Thulisile Christina Manqele left her job as a domestic worker after 12 years, due to ill health, at aged 28. She did not even receive one month’s severance pay. She has four children of her own and permanently looks after three others. In 2000, already behind with her rent and without electricity, her water was cut off. She turned first to neighbours, then, as their water was cut off too, to a leaking pipe and then a stagnant, contaminated stream. The Westcliff Flats Residents Association took the case to court as a test case. The Water Services Act gives everyone the right to a ‘basic water supply’ and 6 kiloliters of water free of charge. But the council argued that Thulisile had previously illegally re-connected her water; that she had given water to neighbours; that the council could not police the restriction of use to the free amount; and that the court had to consider the 8,000 other households that would want their water turned back on in order to have the free 6 kiloliters. The courts ruled against Thulisile, and her water was disconnected as a ‘credit control’ mechanism.

Desai criticises court cases as consuming energy and deflecting from mass mobilisation. But he says they also generate publicity, provide focal points for mobilisations and can help link communities similarly affected by service cuts in other areas of the country.

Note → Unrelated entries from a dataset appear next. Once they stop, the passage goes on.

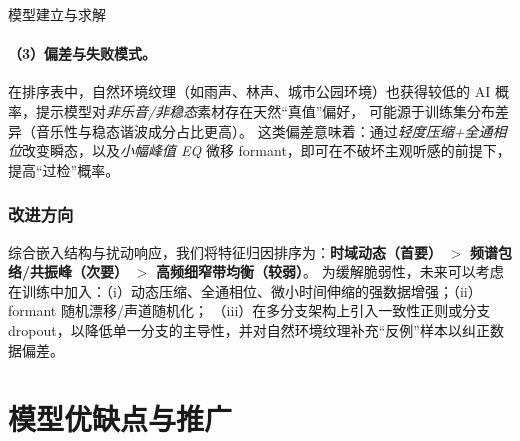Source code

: \documentclass[aspectratio=169]{beamer}
\begin{document}
\begin{frame}{模型建立与求解}
\paragraph{（3）偏差与失败模式。}
在排序表中，自然环境纹理（如雨声、林声、城市公园环境）也获得较低的 AI 概率，提示模型对\emph{非乐音/非稳态}素材存在天然“真值”偏好，
可能源于训练集分布差异（音乐性与稳态谐波成分占比更高）。
这类偏差意味着：通过\emph{轻度压缩+全通相位}改变瞬态，以及\emph{小幅峰值 EQ} 微移 formant，即可在不破坏主观听感的前提下，提高“过检”概率。

\subsubsection{改进方向}
综合嵌入结构与扰动响应，我们将特征归因排序为：\textbf{时域动态（首要）} $>$ \textbf{频谱包络/共振峰（次要）} $>$ \textbf{高频细窄带均衡（较弱）}。
为缓解脆弱性，未来可以考虑在训练中加入：（i）动态压缩、全通相位、微小时间伸缩的强数据增强；（ii）formant 随机漂移/声道随机化；
（iii）在多分支架构上引入一致性正则或分支 dropout，以降低单一分支的主导性，并对自然环境纹理补充“反例”样本以纠正数据偏差。
\end{frame}

\section{模型优缺点与推广}
\end{document}
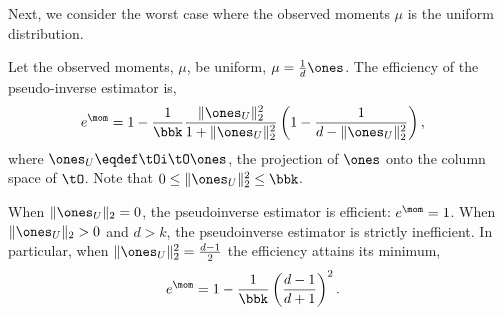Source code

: Next, we consider the worst case where the observed moments $\mu$ is the
uniform distribution.

\begin{lemma}
  Let the observed moments, $\mu$, be uniform, $\mu = \frac{1}{d} \ones$. 
  The efficiency of the pseudo-inverse estimator is, 
  \begin{align}
    e^\mom &= 
    1 - \frac{1}{\bbk}\frac{\|\ones_U\|_2^2}{1 + \|\ones_U\|_2^2} \left( 1 - \frac{1}{d - \|\ones_U\|_2^2} \right),
  \end{align}
  where $\ones_U \eqdef \tOi\tO \ones$, the projection of $\ones$ onto
  the column space of $\tO$. Note that $0 \le \|\ones_U\|^2_2 \le \bbk$.

  When $\|\ones_U\|_2 = 0$, the pseudoinverse estimator is efficient:
  $e^\mom = 1$. When $\|\ones_U\|_2 > 0$ and $d > k$, the pseudoinverse
  estimator is strictly inefficient. In particular, when $\|\ones_U\|^2_2
  = \frac{d-1}{2}$ the efficiency attains its minimum, 
  \begin{align*}
    e^\mom 
    &= 1 - \frac{1}{\bbk} \left( \frac{d-1}{d+1} \right)^2.
  \end{align*}
\end{lemma}
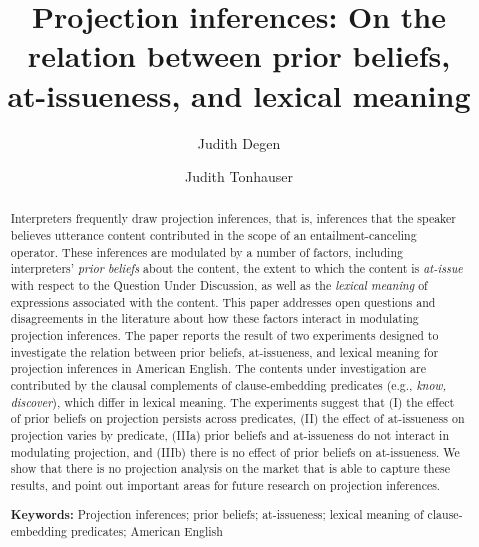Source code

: \documentclass[11pt,fleqn]{article}
\newcommand{\6}{\mbox{$[\hspace*{-.6mm}[$}}
\newcommand{\9}{\mbox{$]\hspace*{-.6mm}]$}}
\begin{document}
\title{Projection inferences: On the relation between prior beliefs, \\ at-issueness, and lexical meaning}

\author[$\bullet$]{Judith Degen}
\author[$\circ$]{Judith Tonhauser}


\renewcommand\Authands{ and }


\maketitle


\begin{abstract}

Interpreters frequently draw projection inferences, that is, inferences that the speaker believes utterance content contributed in the scope of an entailment-canceling operator. These inferences are modulated by a number of factors, including interpreters' \emph{prior beliefs} about the content, the extent to which the content is \emph{at-issue} with respect to the Question Under Discussion, as well as the \emph{lexical meaning} of expressions associated with the content. This paper addresses open questions and disagreements in the literature about how these factors interact in modulating projection inferences. The paper reports the result of two experiments designed to investigate the relation between prior beliefs, at-issueness, and lexical meaning for projection inferences in American English. The contents under investigation are contributed by the clausal complements of clause-embedding predicates (e.g., \emph{know, discover}), which differ in lexical meaning. The experiments suggest that (I) the effect of prior beliefs on projection persists across predicates, (II) the effect of at-issueness on projection varies by predicate, (IIIa) prior beliefs and at-issueness do not interact in modulating projection, and (IIIb) there is no effect of prior beliefs on at-issueness. We show that there is no projection analysis on the market that is able to capture these results, and point out important areas for future research on projection inferences.

\vspace*{.7cm}
\noindent
{\bf Keywords:} Projection inferences; prior beliefs; at-issueness; lexical meaning of clause-embedding predicates; American English  \\

\end{abstract}
\end{document}
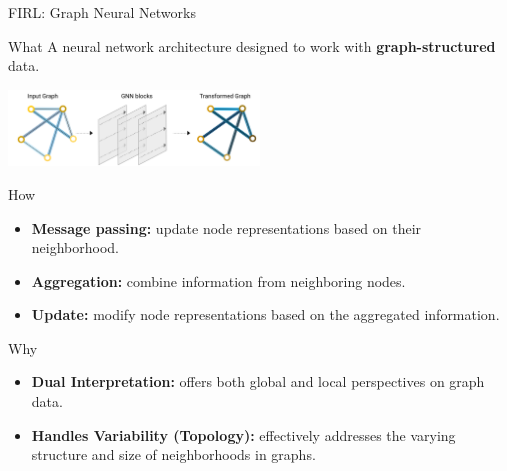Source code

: \documentclass[presentation, 8pt,169]{beamer}\mode<presentation>{\usetheme{AMSBolognaFC}}
\begin{document}
\begin{frame}{FIRL: Graph Neural Networks}
  \begin{exampleblock}{What}
    A neural network architecture designed to work with \textbf{graph-structured} data.
  \end{exampleblock}

  \begin{center}
    \includegraphics[width=0.5\textwidth]{img/gnn.png}
  \end{center}

  \begin{block}{How}
    \begin{itemize}
      \item \textbf{Message passing:} update node representations based on their neighborhood.
      \item \textbf{Aggregation:} combine information from neighboring nodes.
      \item \textbf{Update:} modify node representations based on the aggregated information.
    \end{itemize}
  \end{block}

  \begin{alertblock}{Why}
    \begin{itemize}
      \item \textbf{Dual Interpretation:} offers both global and local perspectives on graph data.
      \item \textbf{Handles Variability (Topology):} effectively addresses the varying structure and size of neighborhoods in graphs.
    \end{itemize}
  \end{alertblock}
\end{frame}
\end{document}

When the water company came to disconnect the water in another house in Bayview, in Chatsworth, the community turned up en masse and formed a human wall around the targeted houses. “The security company withdrew. There was a mood of elation and militancy… with people dancing in the cul-de-sacs between the rows of flats to music hastily improvised… This was now the fifth battle in a row they had won against those who would either evict them or cut off their water…. Chatsworth was fast becoming a theatre of defeat for the Metro Council…. The next day… an agreement was reached that the water cut-offs would be stopped… Accounts would be frozen with no further interest charged on arrears, and the water could be turned back on. On the day the Bayview water case was to be heard, 200 people from Umlazi arrived at the High Court. Their water had also been cut…. They had come to protest in solidarity.”

Struggle plumbers abound – and are not prosecuted. The council re-disconnects, and the struggle plumbers dis-re-disconnect. “The Durban Council is thus creating mass lawlessness by the sheer scale of its acts of oppression, which are bound to breed resistance.”

  • 1 Desai, page 11. During the first half of 2000 in Durban, 23,786 households have had their water cut off owing to non-payment. This will almost certainly amount to more than 130,000 people without water at all.